Efforts to liberalise the telecommunications market in the Czech Republic and Slovakia were a separate chapter of the opposition treaty period. At the very time when the technological sphere of communication companies was experiencing rapid growth, the leadership of both countries decided on an inevitable step – the liberalisation of telecommunications monopolies in the emerging market economies.
Liberalisation made sense: it promised to improve customer service, it represented revenue for the state budget and it was required by the European environment into which the two socialist countries were until recently entering.
The privatisation of telecommunications companies in the region was an interesting attraction for large foreign players. Despite the limited size of the market, these were relatively cheap assets with the prospect of high profitability. Users had nothing to compare with, so they did not have high demands for quality of service or low prices. The regulatory environment was incompetent, opaque and the telecommunications companies were able to shape its content and competency framework.
The biggest battle in the Czech Republic arose in the privatisation of Czech Telecom. It was precisely because of interests and pressures from various parties that the privatisation project repeatedly failed, despite the fact that the government even resorted to the rather unusual step of involving a third party as an external advisor and arbitrator – J.P. Morgan.

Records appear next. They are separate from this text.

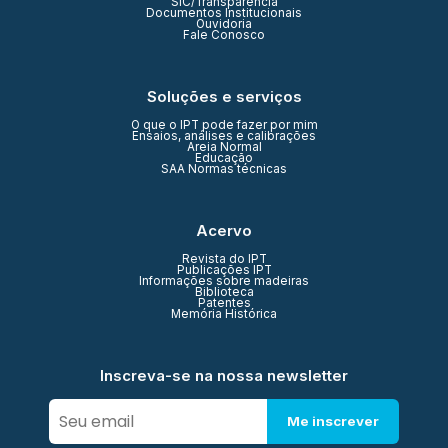
SIC/Transparência
Documentos Institucionais
Ouvidoria
Fale Conosco
Soluções e serviços
O que o IPT pode fazer por mim
Ensaios, análises e calibrações
Areia Normal
Educação
SAA Normas técnicas
Acervo
Revista do IPT
Publicações IPT
Informações sobre madeiras
Biblioteca
Patentes
Memória Histórica
Inscreva-se na nossa newsletter
Me inscrever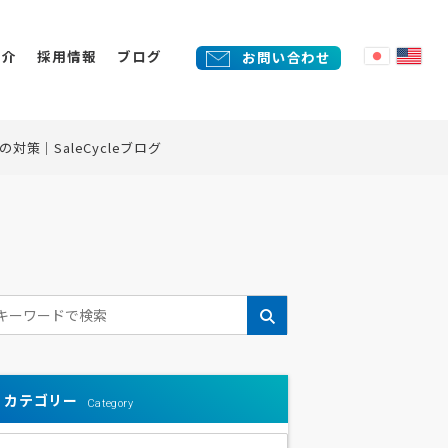
紹介
採用情報
ブログ
お問い合わせ
策｜SaleCycleブログ
外ソリューション事業
売
告代理店事業
化
eb制作/システム開発/自社プロ
制作
クト開発
カテゴリー
Category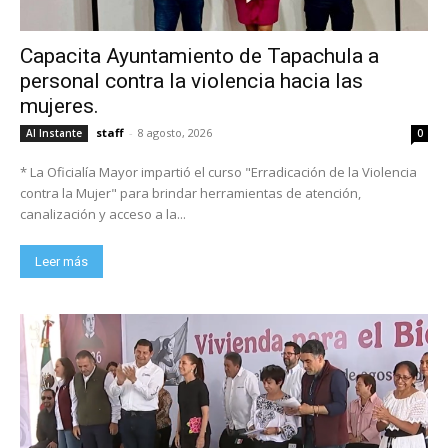
Capacita Ayuntamiento de Tapachula a
personal contra la violencia hacia las
mujeres.
staff
-
8 agosto, 2026
Al Instante
0
* La Oficialía Mayor impartió el curso "Erradicación de la Violencia
contra la Mujer" para brindar herramientas de atención,
canalización y acceso a la...
Leer más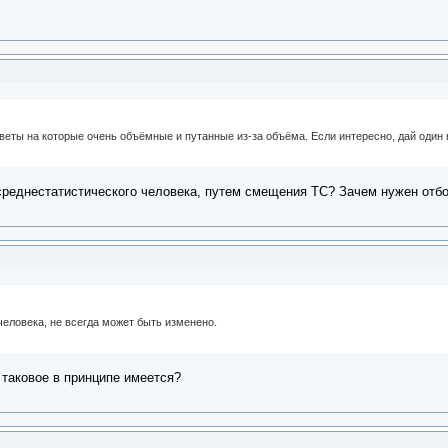
веты на которые очень объёмные и путанные из-за объёма. Если интересно, дай один 
среднестатистического человека, путем смещения ТС? Зачем нужен отбо
человека, не всегда может быть изменено.
 таковое в принципе имеется?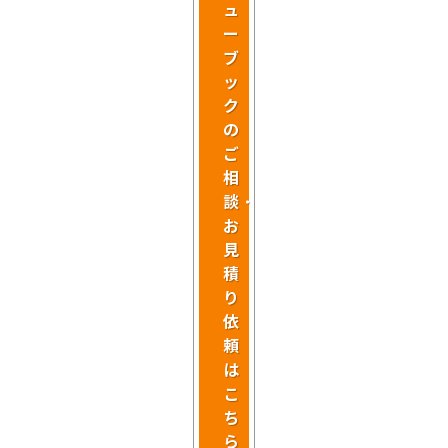
ュ
ー
ブ
ッ
ク
の
ご
相
談・
お
見
積
り
依
頼
は
こ
ち
ら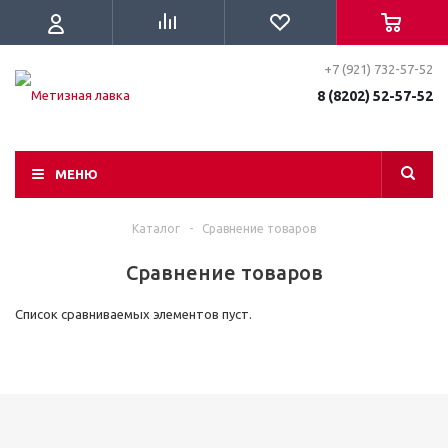
+7 (921) 732-57-52
8 (8202) 52-57-52
МЕНЮ
Каталог
-
Сравнение товаров
Сравнение товаров
Список сравниваемых элементов пуст.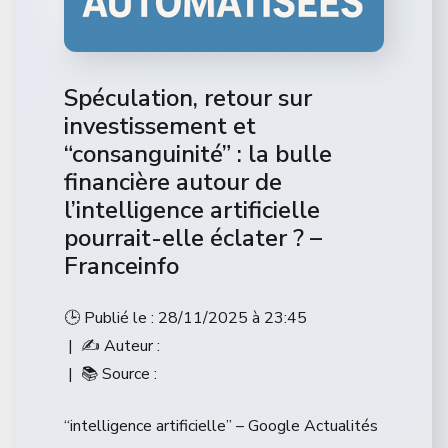
Spéculation, retour sur
investissement et
“consanguinité” : la bulle
financière autour de
l’intelligence artificielle
pourrait-elle éclater ? –
Franceinfo
🕒 Publié le : 28/11/2025 à 23:45
| ✍️ Auteur :
| 📚 Source :
“intelligence artificielle” – Google Actualités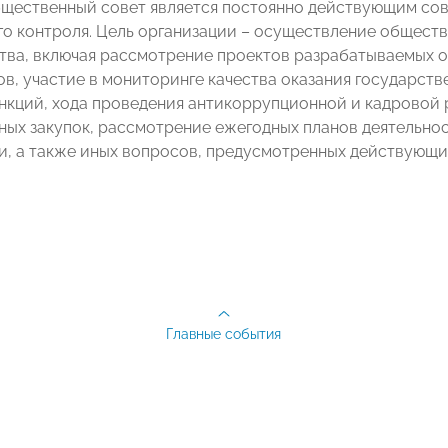
щественный совет является постоянно действующим со
о контроля. Цель организации – осуществление обществ
ва, включая рассмотрение проектов разрабатываемых 
ов, участие в мониторинге качества оказания государств
нкций, хода проведения антикоррупционной и кадровой 
ных закупок, рассмотрение ежегодных планов деятельно
и, а также иных вопросов, предусмотренных действующи
Главные события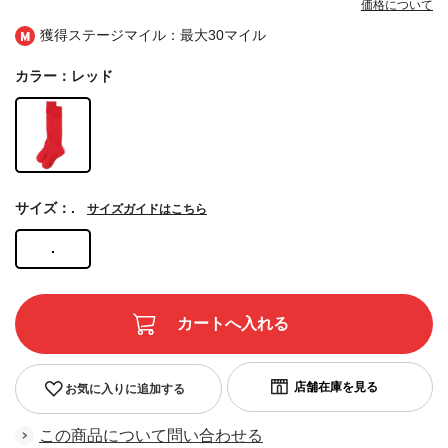
価格について
獲得ステージマイル：最大
30マイル
カラー：レッド
サイズ：.
サイズガイドはこちら
.
お気に入りに追加する
この商品について問い合わせる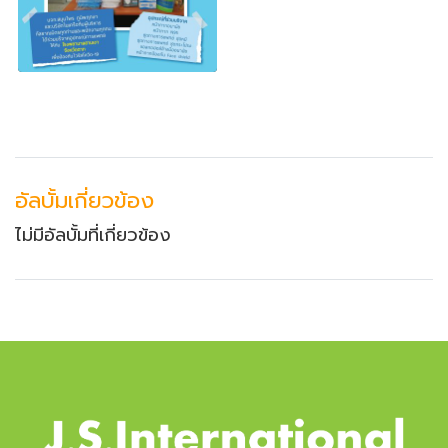
อัลบั้มเกี่ยวข้อง
ไม่มีอัลบั้มที่เกี่ยวข้อง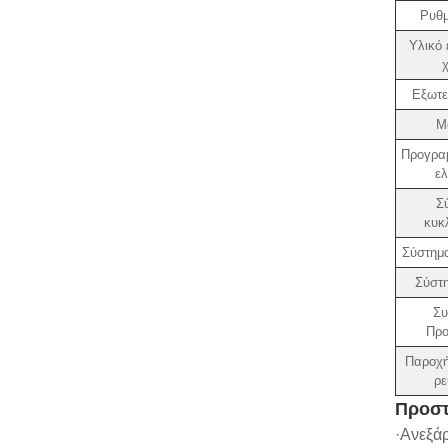
Ρυθμ
Υλικό 
Εξωτε
Μ
Προγραμ
ελ
Σ
κυκ
Σύστημ
Σύστ
Συ
Προ
Παροχή
ρε
Προστ
·Ανεξάρ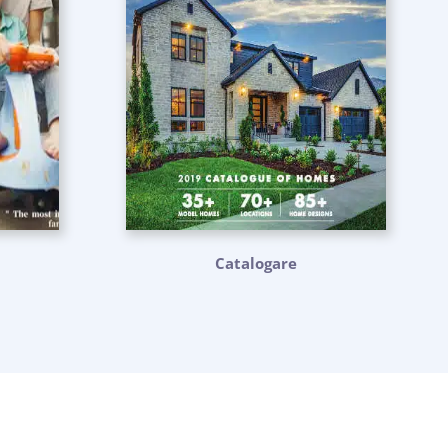
Catalogare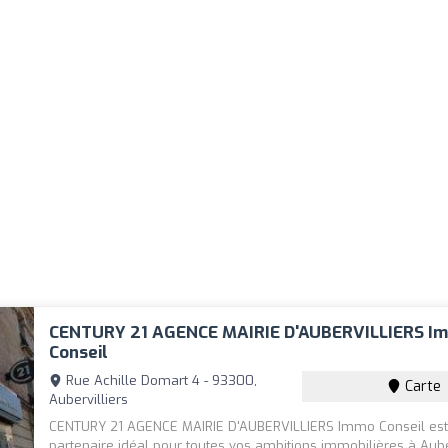
CENTURY 21 AGENCE MAIRIE D'AUBERVILLIERS I
Conseil
Rue Achille Domart 4 - 93300,
Carte
Aubervilliers
CENTURY 21 AGENCE MAIRIE D'AUBERVILLIERS Immo Conseil est
partenaire idéal pour toutes vos ambitions immobilières à Auber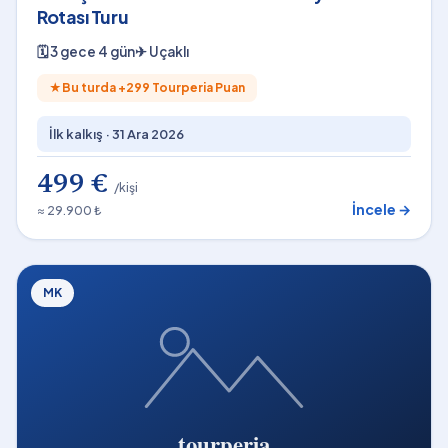
Rotası Turu
🗓
3 gece 4 gün
✈
Uçaklı
★
Bu turda +
299
Tourperia Puan
İlk kalkış ·
31 Ara 2026
499 €
/kişi
İncele →
≈ 29.900 ₺
MK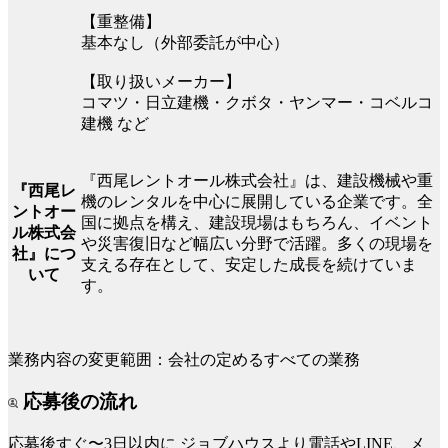
【重整備】
基本なし（外部委託が中心）
【取り扱いメーカー】
コマツ・日立建機・クボタ・ヤンマー・コベルコ
建機 など
『西尾レントオール株式会社』は、建設機械や重
『西尾レ
機のレンタルを中心に展開している企業です。全
ントオー
国に拠点を構え、建設現場はもちろん、イベント
ル株式会
や災害復旧など幅広い分野で活躍。多くの現場を
社』につ
支える存在として、安定した成長を続けていま
いて
す。
業務内容の変更範囲：会社の定めるすべての業務
応募後の流れ
応募後すぐ〜3日以内に
ジョブハウスより電話やLINE、メ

The company was surrounded by “A” names such as Deutsche Bank, TelSource, Tele Denmark, STET, TelFar, PTT Netherlands, Swiss PTT Telecom, AT&T and KPN. The constant and numerous changes of personnel in the management and supervisory bodies of the company are also evidence of the turbulent clashes of interests. It was not until the summer of 2002 that the government successfully completed the sale of its 51% stake in Czech Telecom. This happened practically 8 years after the privatisation process was launched.